Moralist
Dit kun je hem achteraf voor de voeten werpen, maar wat je hem natuurlijk niet kunt verwijten is het enorme succes dat zijn opvatting in de jaren veertig en vijftig had - in feite nog steeds, ook al wordt er nu onder een andere vlag gevaren. Er zou iemand van zijn eigen formaat voor nodig zijn geweest om die invloed te verzwakken, en zo iemand was er blijkbaar niet. Daarbij komt dat Greenbergs theorie een antwoord was op een reëel probleem: het feit dat wij op deze wereld het hoofd moeten bieden aan een overstelpende hoeveelheid ellendige rotzooi en het feit dat die lelijke rotzooi overal zijn lelijke kop opsteekt: niet alleen in de kermissen en de supermarkten, maar ook in de kunst. Greenberg was geen snob, hij beriep zich in zijn kritieken nooit op de common sense van de goede smaak waarmee verfijnde geesten zich van filistijnen hopen te onderscheiden. Ook was hij geen cynicus die zich uit algehele desinteresse op een of andere tijdgeest beriep. Wel was hij een moralist, en daarmee plaatste hij zich in een oude traditie die via Ruskin terugvoert op de door hem hevig verfoeide Winckelmann. De moderne kunst was voor hem in een ernstige strijd gewikkeld tegen de kitsch en tegen het academisme.
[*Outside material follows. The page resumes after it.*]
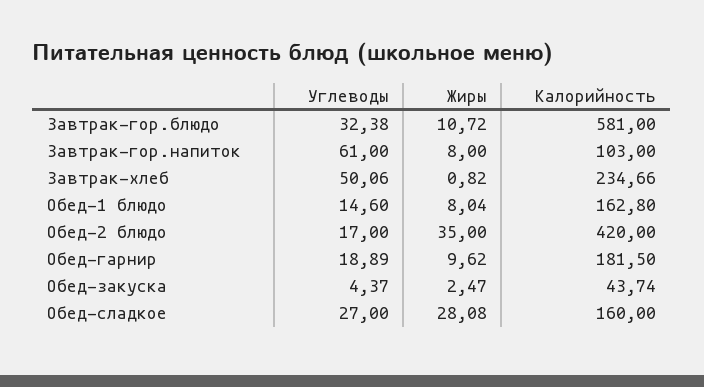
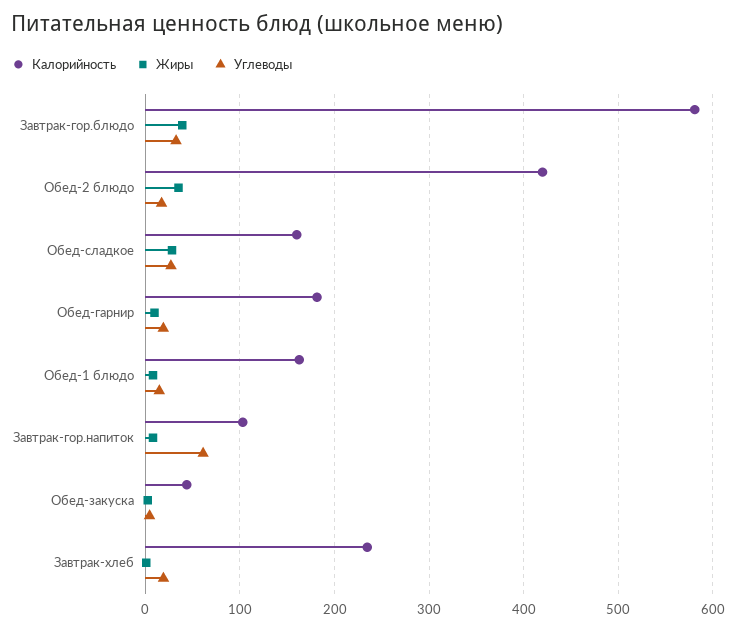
Жиры, Завтрак-гор.блюдо: 10.72 -> 40
Углеводы, Завтрак-хлеб: 50.06 -> 20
Als daarin weinig ruimte overbleef voor alles wat speels, communicatief en menselijk is, dan was dat volgens hem iets waar wij ons bij neer moeten leggen.
Omdat hij zijn blik zo ver op de einder zette, heeft hij één historische wetmatigheid over het hoofd gezien, namelijk dat zulke opvattingen als die van hem zelf de kans lopen officieel en academisch te worden, wat dan ook gebeurde. In zijn opvatting over fotografie was hij veel minder dogmatisch. Van alle artikelen over beeldende kunst in deze twee delen is dat over Edward Weston en Walker Evans het minst gedateerd en vooral daar komt tot uitdrukking hoe goed hij kon kijken zonder zichzelf kunstmatige beperkingen op te leggen.